Nanoscale sensors can be used for a wide variety of applications, in fields such as detecting dangerous molecules, or for sensing sounds in artificial ears. Their main drawback is the fact that they need to be integrated in larger devices, consisting of bulky power sources and integrated circuits, which considerably reduces their suitability for more uses. But that is all about to change, as researchers at the Georgia Institute of Technology (Georgia Tech) have recently demonstrated the first self-power nanosensor.
The nanoscale device can function on its own, and needn't be attached to external power sources, or other equipment. It is made entirely out of freestanding zinc-oxide nanowires that have the ability to generate electrical potential when placed under stress.
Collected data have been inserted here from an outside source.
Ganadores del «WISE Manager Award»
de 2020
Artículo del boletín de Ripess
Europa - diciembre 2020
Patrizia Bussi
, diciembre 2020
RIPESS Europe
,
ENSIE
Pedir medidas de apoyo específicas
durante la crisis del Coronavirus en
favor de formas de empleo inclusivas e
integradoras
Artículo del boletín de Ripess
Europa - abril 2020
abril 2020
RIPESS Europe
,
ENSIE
This makes them behave in very much the same way transistors do, Technology Review reports. The research group that developed the new device was led by Georgia Tech Professor of Materials Science Zhong Lin Wang, who had conducted work on piezoelectric nanowires and nanogenerators before.
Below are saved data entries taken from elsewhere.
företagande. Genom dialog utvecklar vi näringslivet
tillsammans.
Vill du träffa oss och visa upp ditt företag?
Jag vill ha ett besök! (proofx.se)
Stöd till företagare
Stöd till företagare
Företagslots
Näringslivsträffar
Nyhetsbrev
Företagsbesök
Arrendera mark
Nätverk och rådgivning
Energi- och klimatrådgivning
What the scientists basically get from the nanowires is a vertical field-effect transistor, with a diameter of just 25 nanometers. A part of the nanowires is embedded in a substrate, which has gold electrodes inside. These devices act as a source and a drain, enabling the production of electricity. When an external stimulus bends the zinc-oxide nanowire, all mechanical deformations are channeled to the embedded end of the wire, where electrical charges begin to build up. When the potential is high enough, it triggers a current flow from the source to the drain, acting like a gate voltage.
The new approach is groundbreaking, other researchers say. Previous studies concentrated on nanowires that were tethered at both ends. This severely limited their motion, and the electrical potential they were able to generate. The new setup is very similar to the way hair cells are positioned inside the ear. When sound waves move them, the electrical impulses they generate reach the brain via the auditory nerve, and are then transformed into the auditory sensation we perceive.
Wang's team is now looking to expand its discovery, and to produce arrays of the new devices, which, it says, could find applications in many fields. Still, some issues persist, the expert admits. The work “ is challenging because you have to make the electrical contact reliable, but we will be able to do that,” he concludes.